We can now attribute using a perturbation-based method, Feature Ablation to interpret the model in a different way. The idea of feature ablation is to ablate each feature by setting it equal to some baseline value (e.g. 0) and compute the difference in output with and without the feature. This can be done pixel-wise, but that can often by computationally intensive for large images. We also provide the option to group features and ablate them together. In this case, we can group pixels based on their segmentation class to understand how the presence of each class affects a particular output.
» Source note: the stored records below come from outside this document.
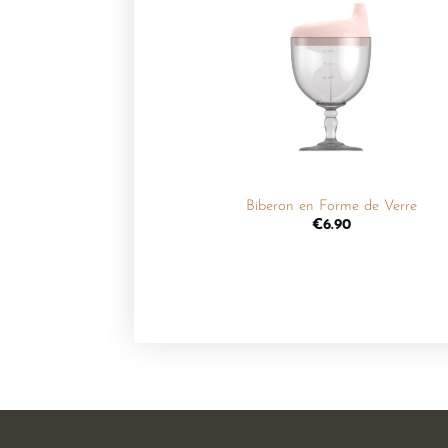
Ajouter
à la
liste de
souhaits
+
Biberon en Forme de Verre
€
6.90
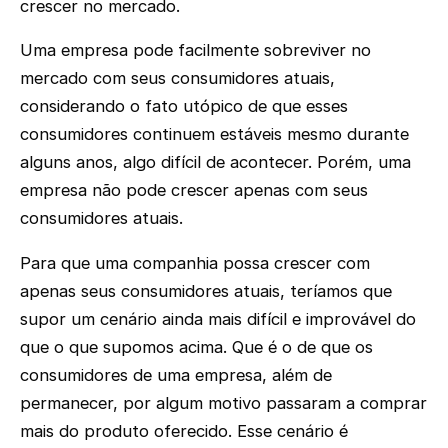
crescer no mercado.
Uma empresa pode facilmente sobreviver no
mercado com seus consumidores atuais,
considerando o fato utópico de que esses
consumidores continuem estáveis mesmo durante
alguns anos, algo difícil de acontecer. Porém, uma
empresa não pode crescer apenas com seus
consumidores atuais.
Para que uma companhia possa crescer com
apenas seus consumidores atuais, teríamos que
supor um cenário ainda mais difícil e improvável do
que o que supomos acima. Que é o de que os
consumidores de uma empresa, além de
permanecer, por algum motivo passaram a comprar
mais do produto oferecido. Esse cenário é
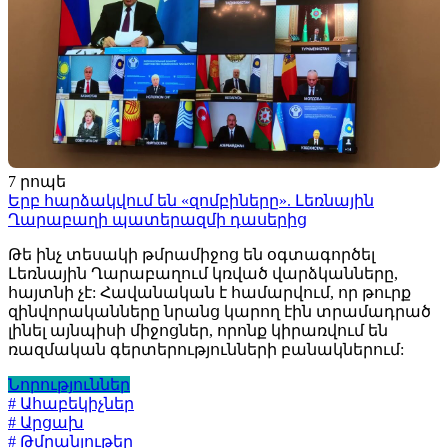
7 րոպե
Երբ հարձակվում են «զոմբիները». Լեռնային
Ղարաբաղի պատերազմի դասերից
Թե ինչ տեսակի թմրամիջոց են օգտագործել
Լեռնային Ղարաբաղում կռված վարձկանները,
հայտնի չէ: Հավանական է համարվում, որ թուրք
զինվորականները նրանց կարող էին տրամադրած
լինել այնպիսի միջոցներ, որոնք կիրառվում են
ռազմական գերտերությունների բանակներում:
Նորություններ
# Ահաբեկիչներ
# Արցախ
# Թմրանյութեր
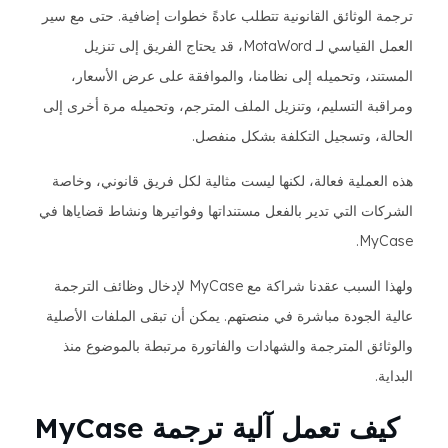
ترجمة الوثائق القانونية تتطلب عادةً خطوات إضافية. حتى مع سير
العمل القياسي لـ MotaWord، قد يحتاج الفريق إلى تنزيل
المستند، وتحميله إلى نظامنا، والموافقة على عرض الأسعار،
ومراقبة التسليم، وتنزيل الملف المترجم، وتحميله مرة أخرى إلى
الحالة، وتسجيل التكلفة بشكل منفصل.
هذه العملية فعالة، لكنها ليست مثالية لكل فريق قانوني، وخاصة
الشركات التي تدير بالفعل مستنداتها وفواتيرها ونشاط قضاياها في
MyCase.
ولهذا السبب عقدنا شراكة مع MyCase لإدخال وظائف الترجمة
عالية الجودة مباشرة في منصتهم. يمكن أن تبقى الملفات الأصلية
والوثائق المترجمة والشهادات والفاتورة مرتبطة بالموضوع منذ
البداية.
كيف تعمل آلية ترجمة MyCase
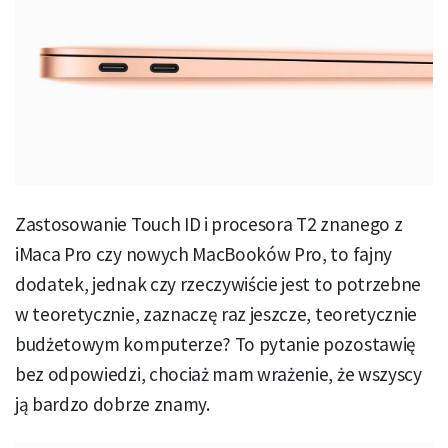
Zastosowanie Touch ID i procesora T2 znanego z
iMaca Pro czy nowych MacBooków Pro, to fajny
dodatek, jednak czy rzeczywiście jest to potrzebne
w teoretycznie, zaznaczę raz jeszcze, teoretycznie
budżetowym komputerze? To pytanie pozostawię
bez odpowiedzi, chociaż mam wrażenie, że wszyscy
ją bardzo dobrze znamy.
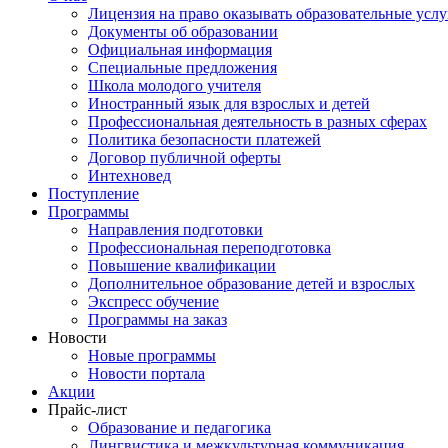
Лицензия на право оказывать образовательные услу
Документы об образовании
Официальная информация
Специальные предложения
Школа молодого учителя
Иностранный язык для взрослых и детей
Профессиональная деятельность в разных сферах
Политика безопасности платежей
Договор публичной оферты
Интехновед
Поступление
Программы
Направления подготовки
Профессиональная переподготовка
Повышение квалификации
Дополнительное образование детей и взрослых
Экспресс обучение
Программы на заказ
Новости
Новые программы
Новости портала
Акции
Прайс-лист
Образование и педагогика
Лингвистика и межкультурная коммуникация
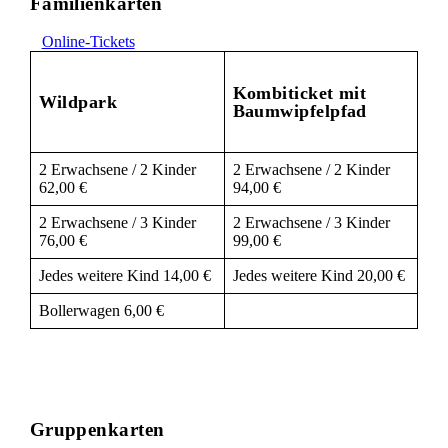
Familienkarten
Online-Tickets
Kombiticket mit
Wildpark
Baumwipfelpfad
2 Erwachsene / 2 Kinder
2 Erwachsene / 2 Kinder
62,00 €
94,00 €
2 Erwachsene / 3 Kinder
2 Erwachsene / 3 Kinder
76,00 €
99,00 €
Jedes weitere Kind 14,00 €
Jedes weitere Kind 20,00 €
Bollerwagen 6,00 €
Gruppenkarten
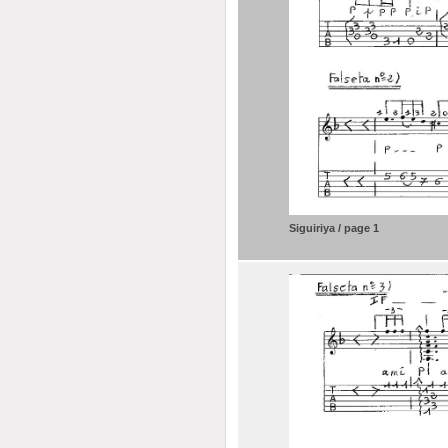
Siguiriya / page 1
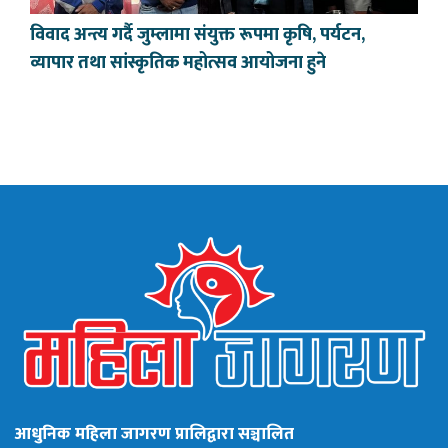
विवाद अन्त्य गर्दै जुम्लामा संयुक्त रूपमा कृषि, पर्यटन,
व्यापार तथा सांस्कृतिक महोत्सव आयोजना हुने
आधुनिक महिला जागरण प्रालिद्वारा सञ्चालित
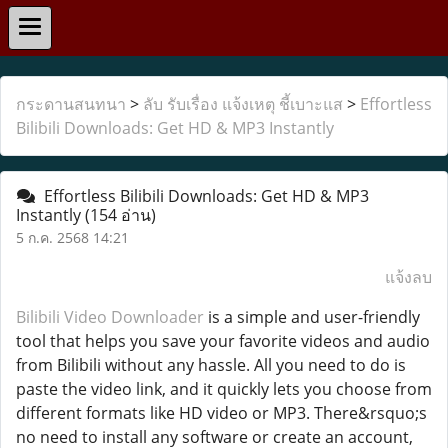
กระดานสนทนา
>
ลับ รับเรื่อง แจ้งเหตุ ชี้เบาะแส
>
Effortless
Bilibili Downloads: Get HD & MP3 Instantly
Effortless Bilibili Downloads: Get HD & MP3
Instantly
(154 อ่าน)
5 ก.ค. 2568 14:21
แจ้งลบ
Bilibili Video Downloader
is a simple and user-friendly
tool that helps you save your favorite videos and audio
from Bilibili without any hassle. All you need to do is
paste the video link, and it quickly lets you choose from
different formats like HD video or MP3. There&rsquo;s
no need to install any software or create an account,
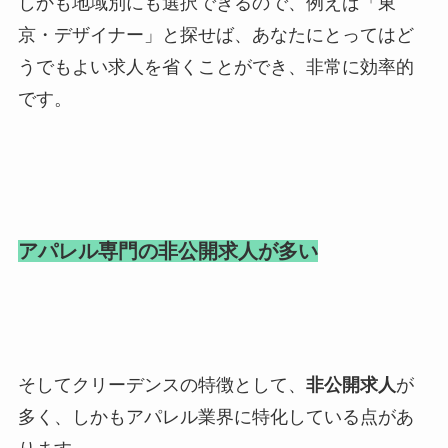
しかも地域別にも選択できるので、例えば「東
京・デザイナー」と探せば、あなたにとってはど
うでもよい求人を省くことができ、非常に効率的
です。
アパレル専門の非公開求人が多い
そしてクリーデンスの特徴として、
非公開求人
が
多く、しかもアパレル業界に特化している点があ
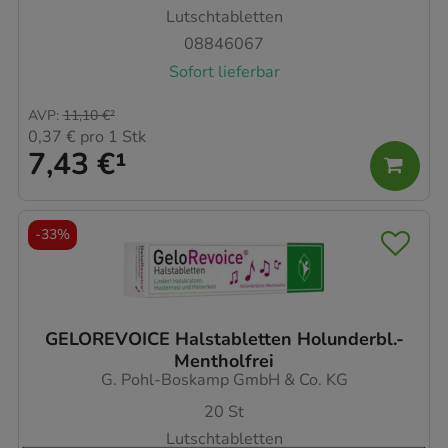
Lutschtabletten
08846067
Sofort lieferbar
AVP
:
11,10 €
²
0,37 €
pro 1 Stk
7,43 €
¹
-
33%
GELOREVOICE Halstabletten Holunderbl.-
Mentholfrei
G. Pohl-Boskamp GmbH & Co. KG
20
St
Lutschtabletten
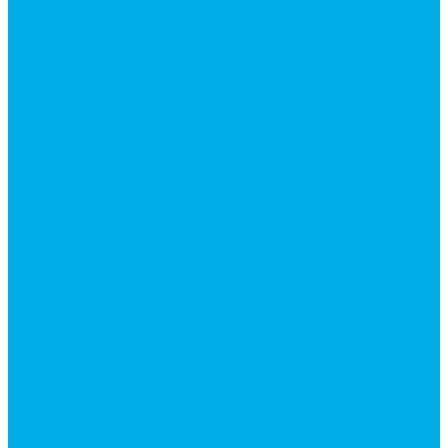
Ремонт гидроцилиндров
Ремонт ковшей экскаваторов
Ремонт земснарядов и землесосов
Ремонт стрел телескопических погрузчиков
Диагностика, ремонт и обслуживание
гидравлических домкратов и гидравлических
стяжек (растяжек).
Ремонт (восстановление) методом наплавки.
Расточка отверстий.
Ремонт гидромолотов в Челябинске —
профессиональный сервис от
Уралгидрокомплект
Ремонт рам экскаваторов и перегружателей
Восстановление и ремонт стрел автокранов и
кран-манипуляторов (КМУ)
Изготовление секций для стрел автокранов, КМУ,
гидроманипуляторов, башенных и жд кранов
Ремонт рам и подрамников грузовой техники
О компании
Отзывы
ГОСТы
Политика конфиденциальности
Оплата
Доставка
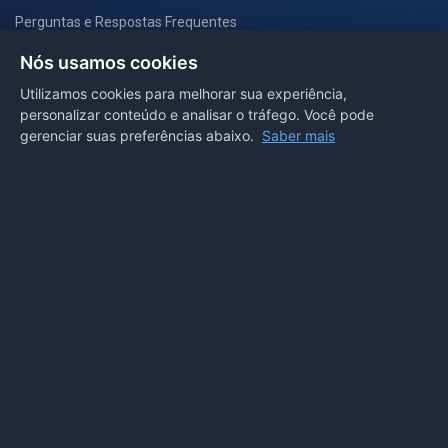
Perguntas e Respostas Frequentes
Secretarias
Nós usamos cookies
Departamento de Comunicação
Utilizamos cookies para melhorar sua experiência,
personalizar conteúdo e analisar o tráfego. Você pode
PORTAL COVID-19
gerenciar suas preferências abaixo.
Saber mais
Boletins
Receitas
Notícias
Portal
Voltar ao topo
Lei de Acesso à Informação
Mapa do site
Política de Privacidade
Painel
© 2026 Prefeitura Municipal de Sorriso. Todos os direitos
reservados.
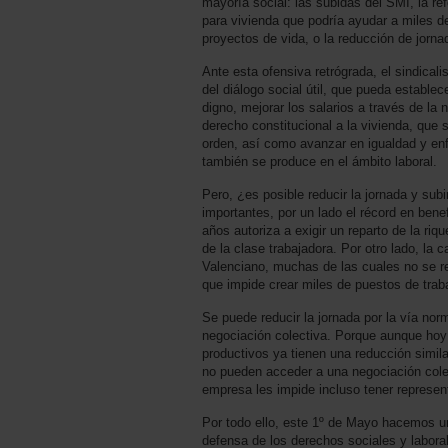
mayoría social: las subidas del SMI, la r
para vivienda que podría ayudar a miles d
proyectos de vida, o la reducción de jorna
Ante esta ofensiva retrógrada, el sindical
del diálogo social útil, que pueda estable
digno, mejorar los salarios a través de la 
derecho constitucional a la vivienda, que 
orden, así como avanzar en igualdad y enf
también se produce en el ámbito laboral.
Pero, ¿es posible reducir la jornada y subi
importantes, por un lado el récord en bene
años autoriza a exigir un reparto de la ri
de la clase trabajadora. Por otro lado, la 
Valenciano, muchas de las cuales no se 
que impide crear miles de puestos de trab
Se puede reducir la jornada por la vía nor
negociación colectiva. Porque aunque ho
productivos ya tienen una reducción simil
no pueden acceder a una negociación colec
empresa les impide incluso tener represe
Por todo ello, este 1º de Mayo hacemos un
defensa de los derechos sociales y labora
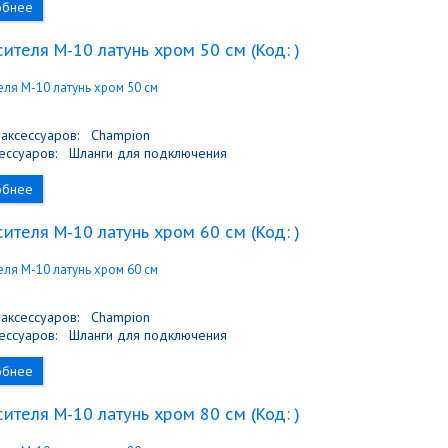
обнее
ителя M-10 латунь хром 50 см
(Код:
)
аксессуаров:
Champion
ессуаров:
Шланги для подключения
обнее
ителя M-10 латунь хром 60 см
(Код:
)
аксессуаров:
Champion
ессуаров:
Шланги для подключения
обнее
ителя M-10 латунь хром 80 см
(Код:
)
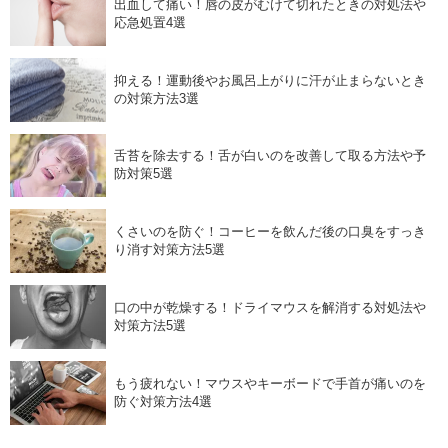
出血して痛い！唇の皮がむけて切れたときの対処法や
応急処置4選
抑える！運動後やお風呂上がりに汗が止まらないとき
の対策方法3選
舌苔を除去する！舌が白いのを改善して取る方法や予
防対策5選
くさいのを防ぐ！コーヒーを飲んだ後の口臭をすっき
り消す対策方法5選
口の中が乾燥する！ドライマウスを解消する対処法や
対策方法5選
もう疲れない！マウスやキーボードで手首が痛いのを
防ぐ対策方法4選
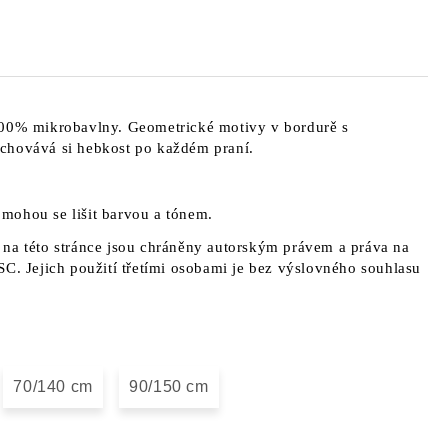
100% mikrobavlny. Geometrické motivy v bordurě s
chovává si hebkost po každém praní.
a mohou se lišit barvou a tónem.
na této stránce jsou chráněny autorským právem a práva na
SC. Jejich použití třetími osobami je bez výslovného souhlasu
70/140 cm
90/150 cm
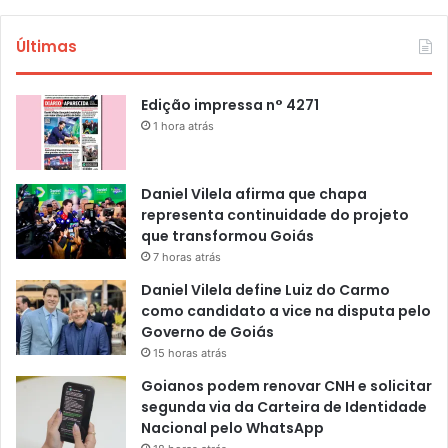
Últimas
Edição impressa n° 4271
1 hora atrás
Daniel Vilela afirma que chapa
representa continuidade do projeto
que transformou Goiás
7 horas atrás
Daniel Vilela define Luiz do Carmo
como candidato a vice na disputa pelo
Governo de Goiás
15 horas atrás
Goianos podem renovar CNH e solicitar
segunda via da Carteira de Identidade
Nacional pelo WhatsApp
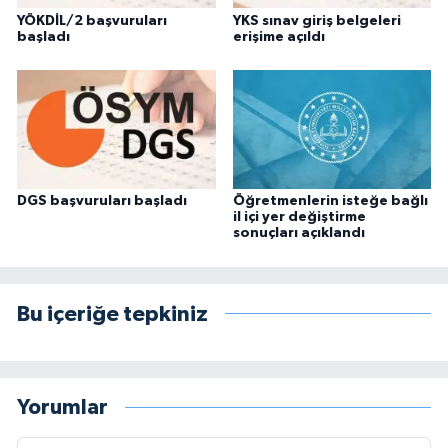
YÖKDİL/2 başvuruları
YKS sınav giriş belgeleri
başladı
erişime açıldı
DGS başvuruları başladı
Öğretmenlerin isteğe bağlı
il içi yer değiştirme
sonuçları açıklandı
Bu içeriğe tepkiniz
Yorumlar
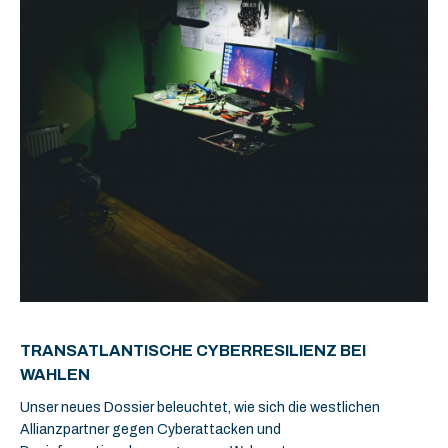
TRANSATLANTISCHE CYBERRESILIENZ BEI
WAHLEN
Unser neues Dossier beleuchtet, wie sich die westlichen
Allianzpartner gegen Cyberattacken und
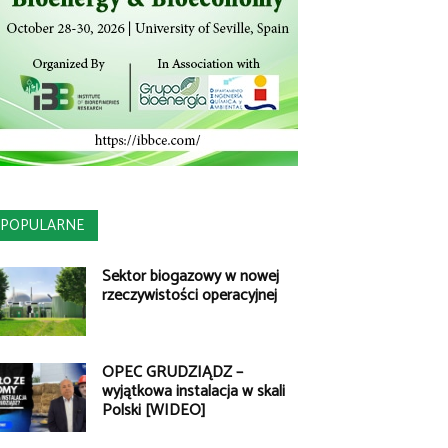
POPULARNE
Sektor biogazowy w nowej
rzeczywistości operacyjnej
OPEC GRUDZIĄDZ –
wyjątkowa instalacja w skali
Polski [WIDEO]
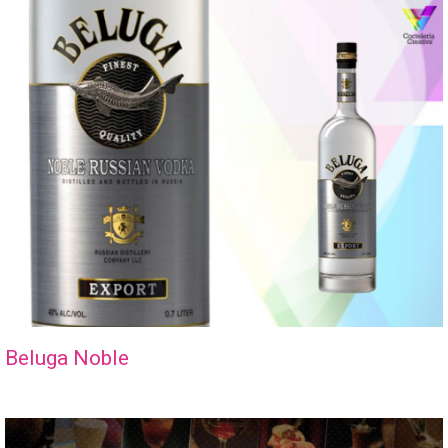
Beluga Noble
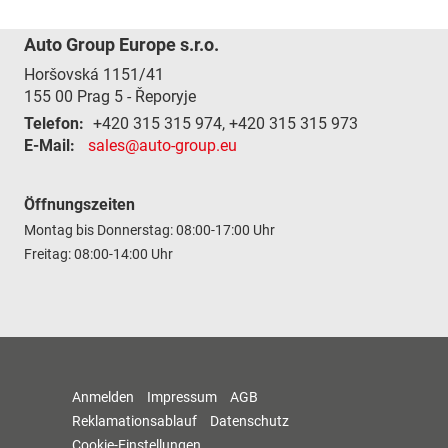
Auto Group Europe s.r.o.
Horšovská 1151/41
155 00
Prag 5 - Řeporyje
Telefon:
+420 315 315 974, +420 315 315 973
E-Mail:
sales@auto-group.eu
Öffnungszeiten
Montag bis Donnerstag: 08:00-17:00 Uhr
Freitag: 08:00-14:00 Uhr
Anmelden
Impressum
AGB
Reklamationsablauf
Datenschutz
Cookie-Einstellungen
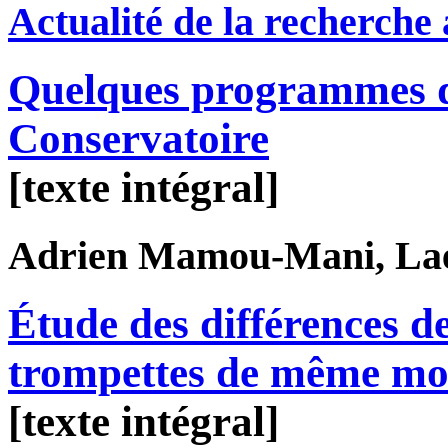
Actualité de la recherche
Quelques programmes d
Conservatoire
[texte intégral]
Adrien
Mamou-Mani
, La
Étude des différences d
trompettes de même mo
[texte intégral]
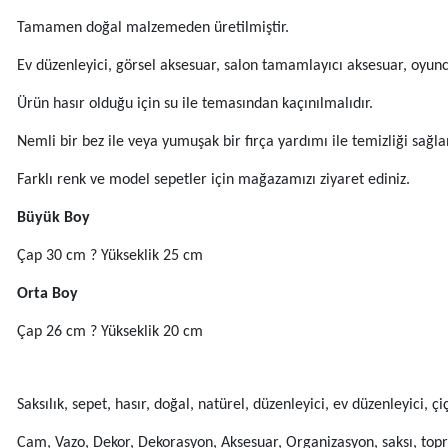
Tamamen doğal malzemeden üretilmiştir.
Ev düzenleyici, görsel aksesuar, salon tamamlayıcı aksesuar, oyuncak 
Ürün hasır olduğu için su ile temasından kaçınılmalıdır.
Nemli bir bez ile veya yumuşak bir fırça yardımı ile temizliği sağla
Farklı renk ve model sepetler için mağazamızı ziyaret ediniz.
Büyük Boy
Çap 30 cm ? Yükseklik 25 cm
Orta Boy
Çap 26 cm ? Yükseklik 20 cm
Saksılık, sepet, hasır, doğal, natürel, düzenleyici, ev düzenleyici, 
Cam, Vazo, Dekor, Dekorasyon, Aksesuar, Organizasyon, saksı, toprak s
To better understand how this ablation works, let us consider ablating the train class of the segmentation output and visualize the result.

In [15]:

```
img_without_train = (1 - (out_max == 19).float())[0].cpu() * preproc_img
plt.imshow(img_without_train.permute(1,2,0))
```

Out[15]:

<matplotlib.image.AxesImage at 0x7f16ff4d4c10>

Feature ablation performs this process on each segment, comparing the output with and without ablating the segment. All pixels in the segment have the same attribution score corresponding to the change in output. This can be done using the FeatureAblation attribution class. We provide a feature mask defining the desired grouping of pixels (based on output class of each pixel). The perturbations_per_eval argument controls the number of perturbations processed in one batch, this may need to be set to a lower value if limited memory is available.
**Note**: This may take up to a few minutes to complete.

In [16]:

```
fa = FeatureAblation(agg_segmentation_wrapper)
fa_attr = fa.attribute(normalized_inp, feature_mask=out_max, perturbations_per_eval=2, target=6)
```

We can now visualize the attributions based on Feature Ablation.

In [17]:

```
viz.visualize_image_attr(fa_attr[0].cpu().detach().permute(1,2,0).numpy(),sign="all")
```

Out[17]:

(<Figure size 432x432 with 1 Axes>, <matplotlib.axes._subplots.AxesSubplot at 0x7f16ff4f6940>)

Clearly, the bus region is most salient as expected, since that is the target we are interpreting. To better visualize the relative importance of the remaining regions, we can set the attributions of the bus area to 0 and visualize the remaining area.

In [18]:

```
fa_attr_without_max = (1 - (out_max == 6).float())[0] * fa_attr
```

In [19]:

```
viz.visualize_image_attr(fa_attr_without_max[0].cpu().detach().permute(1,2,0).numpy(),sign="all")
```

Out[19]:

(<Figure size 432x432 with 1 Axes>, <matplotlib.axes._subplots.AxesSubplot at 0x7f16fdf4ab50>)

Between the remaining regions, it seems that the background and humans contribute positively to the bus prediction, as does the train. Ablating the bicycle appears to have no effect on the bus prediction.